Exercise objective — Copy every line that contains the string "styles" from the entries below.

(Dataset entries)
• • • • • • •

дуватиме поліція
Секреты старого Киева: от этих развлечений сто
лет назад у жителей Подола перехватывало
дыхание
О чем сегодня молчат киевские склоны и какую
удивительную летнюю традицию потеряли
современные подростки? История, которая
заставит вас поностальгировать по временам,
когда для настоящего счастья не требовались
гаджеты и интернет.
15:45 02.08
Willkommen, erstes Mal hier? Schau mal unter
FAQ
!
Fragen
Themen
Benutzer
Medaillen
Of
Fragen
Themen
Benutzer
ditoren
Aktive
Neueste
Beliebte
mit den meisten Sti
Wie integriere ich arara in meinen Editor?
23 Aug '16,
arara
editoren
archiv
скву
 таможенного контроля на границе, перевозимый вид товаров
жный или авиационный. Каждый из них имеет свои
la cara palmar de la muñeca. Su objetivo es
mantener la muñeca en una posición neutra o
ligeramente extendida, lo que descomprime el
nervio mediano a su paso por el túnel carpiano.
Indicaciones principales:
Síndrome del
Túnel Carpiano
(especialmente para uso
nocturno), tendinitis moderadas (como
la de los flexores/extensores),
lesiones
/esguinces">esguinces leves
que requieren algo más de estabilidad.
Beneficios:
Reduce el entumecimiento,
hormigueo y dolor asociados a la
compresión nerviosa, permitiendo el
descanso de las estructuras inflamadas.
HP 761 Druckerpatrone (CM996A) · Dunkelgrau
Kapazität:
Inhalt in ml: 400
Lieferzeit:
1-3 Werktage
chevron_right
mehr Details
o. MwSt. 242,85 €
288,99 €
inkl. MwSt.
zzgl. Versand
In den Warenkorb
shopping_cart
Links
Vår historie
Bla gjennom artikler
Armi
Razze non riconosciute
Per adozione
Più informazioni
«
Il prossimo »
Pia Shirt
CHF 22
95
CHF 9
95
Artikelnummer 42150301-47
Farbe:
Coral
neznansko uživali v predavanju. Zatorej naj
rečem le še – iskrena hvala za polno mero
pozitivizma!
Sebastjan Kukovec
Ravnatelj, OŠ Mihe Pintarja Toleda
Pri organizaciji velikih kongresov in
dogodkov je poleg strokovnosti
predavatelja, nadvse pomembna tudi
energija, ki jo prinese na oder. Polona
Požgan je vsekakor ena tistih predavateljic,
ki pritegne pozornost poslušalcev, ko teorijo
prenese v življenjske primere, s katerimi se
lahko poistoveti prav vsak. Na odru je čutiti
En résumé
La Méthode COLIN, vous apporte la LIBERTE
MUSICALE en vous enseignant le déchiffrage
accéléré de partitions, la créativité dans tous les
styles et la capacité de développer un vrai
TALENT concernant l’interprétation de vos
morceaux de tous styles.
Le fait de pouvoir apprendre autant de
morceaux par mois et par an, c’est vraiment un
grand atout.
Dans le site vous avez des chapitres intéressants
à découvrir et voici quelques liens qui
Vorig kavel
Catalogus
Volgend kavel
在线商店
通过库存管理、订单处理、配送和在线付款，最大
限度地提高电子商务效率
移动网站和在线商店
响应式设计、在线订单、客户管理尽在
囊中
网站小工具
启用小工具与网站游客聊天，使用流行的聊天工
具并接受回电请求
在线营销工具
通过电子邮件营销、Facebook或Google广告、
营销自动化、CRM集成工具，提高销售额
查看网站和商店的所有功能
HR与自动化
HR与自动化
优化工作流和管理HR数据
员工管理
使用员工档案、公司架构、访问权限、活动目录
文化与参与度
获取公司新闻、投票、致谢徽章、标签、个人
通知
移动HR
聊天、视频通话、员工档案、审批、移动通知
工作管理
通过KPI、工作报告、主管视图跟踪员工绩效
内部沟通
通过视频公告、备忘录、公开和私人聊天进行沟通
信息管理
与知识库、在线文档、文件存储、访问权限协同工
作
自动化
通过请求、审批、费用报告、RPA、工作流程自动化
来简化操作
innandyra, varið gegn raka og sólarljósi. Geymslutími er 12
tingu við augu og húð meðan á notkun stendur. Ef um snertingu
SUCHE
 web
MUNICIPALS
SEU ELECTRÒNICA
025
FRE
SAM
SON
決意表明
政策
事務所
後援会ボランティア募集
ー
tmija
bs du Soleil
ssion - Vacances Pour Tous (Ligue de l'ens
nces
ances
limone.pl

• • • • • • •

Exercise output —
styles et la capacité de développer un vrai
morceaux de tous styles.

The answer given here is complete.